Static application security testing (SAST) scans the application source code and binaries to check for weaknesses and vulnerabilities. SAST scans are run before code is deployed and can find dangerous attributes in a class or other unsafe code. Ideally, SAST results should be easily and regularly available to developers within their existing workflows (such as in their pipeline) so necessary changes to code can be made as the code is being worked on. Contextual results are vital if teams want developers to take on increased ownership of code safety and can greatly improve the efficiency of remediations.

Secret detection

It can be a simple matter for a developer to unintentionally include sensitive data like passwords, tokens, and other credentials in a remote repository. Checking for these secrets in code commits and in project histories allows teams to proactively resolve these issues before anything sensitive is improperly disclosed.

Platform features that help secure the software supply chain


Securing the software supply chain requires access to certain tools that security teams typically use to identify and prioritize risks as well as create an audit trail.

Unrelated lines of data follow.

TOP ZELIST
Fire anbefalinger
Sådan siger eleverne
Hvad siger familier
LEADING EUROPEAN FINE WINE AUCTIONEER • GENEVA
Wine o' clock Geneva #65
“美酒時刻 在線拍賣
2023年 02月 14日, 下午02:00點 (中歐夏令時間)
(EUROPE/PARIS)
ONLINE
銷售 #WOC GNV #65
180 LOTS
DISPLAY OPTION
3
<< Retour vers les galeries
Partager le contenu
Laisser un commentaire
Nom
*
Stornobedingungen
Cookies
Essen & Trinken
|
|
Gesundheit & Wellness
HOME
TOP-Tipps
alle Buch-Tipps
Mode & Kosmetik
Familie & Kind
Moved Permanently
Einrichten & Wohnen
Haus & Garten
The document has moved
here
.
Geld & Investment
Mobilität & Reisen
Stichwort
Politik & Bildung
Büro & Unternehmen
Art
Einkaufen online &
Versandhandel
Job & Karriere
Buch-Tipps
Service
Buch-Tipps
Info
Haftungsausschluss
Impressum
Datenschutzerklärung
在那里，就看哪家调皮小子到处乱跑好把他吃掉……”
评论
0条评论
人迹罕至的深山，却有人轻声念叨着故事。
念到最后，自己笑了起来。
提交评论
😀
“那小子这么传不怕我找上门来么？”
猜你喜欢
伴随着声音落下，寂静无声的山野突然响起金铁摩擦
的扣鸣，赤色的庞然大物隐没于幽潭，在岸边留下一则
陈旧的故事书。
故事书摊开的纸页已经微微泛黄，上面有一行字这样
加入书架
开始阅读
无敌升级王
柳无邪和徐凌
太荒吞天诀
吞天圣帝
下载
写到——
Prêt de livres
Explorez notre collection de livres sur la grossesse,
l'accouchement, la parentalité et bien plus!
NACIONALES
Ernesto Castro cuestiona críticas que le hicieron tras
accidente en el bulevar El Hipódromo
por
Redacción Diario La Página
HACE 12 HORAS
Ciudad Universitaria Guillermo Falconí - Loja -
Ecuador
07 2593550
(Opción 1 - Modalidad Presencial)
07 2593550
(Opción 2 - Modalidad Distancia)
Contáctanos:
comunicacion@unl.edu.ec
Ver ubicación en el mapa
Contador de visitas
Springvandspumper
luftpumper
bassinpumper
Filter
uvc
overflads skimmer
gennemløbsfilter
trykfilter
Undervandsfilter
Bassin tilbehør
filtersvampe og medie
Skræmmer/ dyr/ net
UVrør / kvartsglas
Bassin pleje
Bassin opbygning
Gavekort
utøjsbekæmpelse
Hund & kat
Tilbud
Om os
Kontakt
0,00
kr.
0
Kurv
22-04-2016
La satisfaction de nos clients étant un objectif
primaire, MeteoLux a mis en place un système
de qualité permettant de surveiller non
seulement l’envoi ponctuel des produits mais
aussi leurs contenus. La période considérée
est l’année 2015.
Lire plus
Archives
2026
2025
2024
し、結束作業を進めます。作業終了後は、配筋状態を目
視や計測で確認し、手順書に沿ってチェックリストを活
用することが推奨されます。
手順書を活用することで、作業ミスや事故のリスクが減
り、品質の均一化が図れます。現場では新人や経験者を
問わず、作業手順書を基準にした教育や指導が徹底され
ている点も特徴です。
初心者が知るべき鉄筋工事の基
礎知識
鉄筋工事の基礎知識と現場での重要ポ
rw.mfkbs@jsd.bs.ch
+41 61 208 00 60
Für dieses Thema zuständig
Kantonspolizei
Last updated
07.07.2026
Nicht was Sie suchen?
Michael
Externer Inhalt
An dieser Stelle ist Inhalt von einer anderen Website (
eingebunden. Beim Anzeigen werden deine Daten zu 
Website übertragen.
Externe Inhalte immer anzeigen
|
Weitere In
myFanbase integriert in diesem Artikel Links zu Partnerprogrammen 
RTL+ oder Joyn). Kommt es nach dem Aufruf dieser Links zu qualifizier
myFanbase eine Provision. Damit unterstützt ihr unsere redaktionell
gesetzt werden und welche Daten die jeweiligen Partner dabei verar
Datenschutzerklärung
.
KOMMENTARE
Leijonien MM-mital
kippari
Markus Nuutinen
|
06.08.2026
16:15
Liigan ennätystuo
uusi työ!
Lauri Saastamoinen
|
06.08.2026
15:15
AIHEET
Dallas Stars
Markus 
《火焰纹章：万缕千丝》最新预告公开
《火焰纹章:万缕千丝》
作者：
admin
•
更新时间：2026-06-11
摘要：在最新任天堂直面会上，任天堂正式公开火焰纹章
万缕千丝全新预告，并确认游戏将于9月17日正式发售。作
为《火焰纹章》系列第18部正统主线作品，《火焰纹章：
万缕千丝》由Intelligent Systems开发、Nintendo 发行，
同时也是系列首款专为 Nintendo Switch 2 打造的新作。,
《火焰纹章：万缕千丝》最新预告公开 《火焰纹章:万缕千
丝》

To ensure your software is being properly monitored, make sure your DevOps platform has these features:

Security dashboard

A security dashboard lets you know the number of vulnerabilities that were introduced over time. For instance, after you run a security scan, the detected vulnerabilities should automatically be displayed in the dashboard. Dashboards should be able to be customized so that departments, teams, and individuals can easily see the vulnerabilities in their projects. Vulnerabilities also should be labeled according to their severity levels.

Vulnerability management

Vulnerability management lets you dive deeper into the information that appears on the security dashboard. With so many moving parts, it’s critical to have a comprehensive plan to deal with vulnerabilities. Teams need to be able to see the problem areas, triage them for severity/threat status, be able to note trends, and then track the status and remediate or resolve the vulnerabilities. A solid plan and the correct tools will give teams full visibility into an organization’s risk and can unite developers and security around a common view. You should be able to sort and filter vulnerabilities by characteristics such as severity, status, and the type of scan performed. Without moving to another tool, the reporting should show if there has been activity on the vulnerability — for instance, whether an issue has been created to resolve ita, developer has been assigned, or it has a targeted completion date. Also, if it’s been dismissed, why and by whom.

Audit logs and audit events

Audit logs and events offer detailed information about what types of changes were made on the system, when, and by whom. For example, audit events should show if a vulnerability check or license check was added, or if a group was added or removed. If a policy stops the build and an exception is approved, audit logs will show who approved the exception. This comprehensive audit trail can greatly simplify an audit, while also expediting root cause analysis following a breach.

Dependency lists

A dependency list shows all the code dependencies throughout the software so that if a vulnerability is detected, you know the extent of its reach and impact. You should be able to drill down and see what file or files the dependency is in as well as what licenses it is associated with.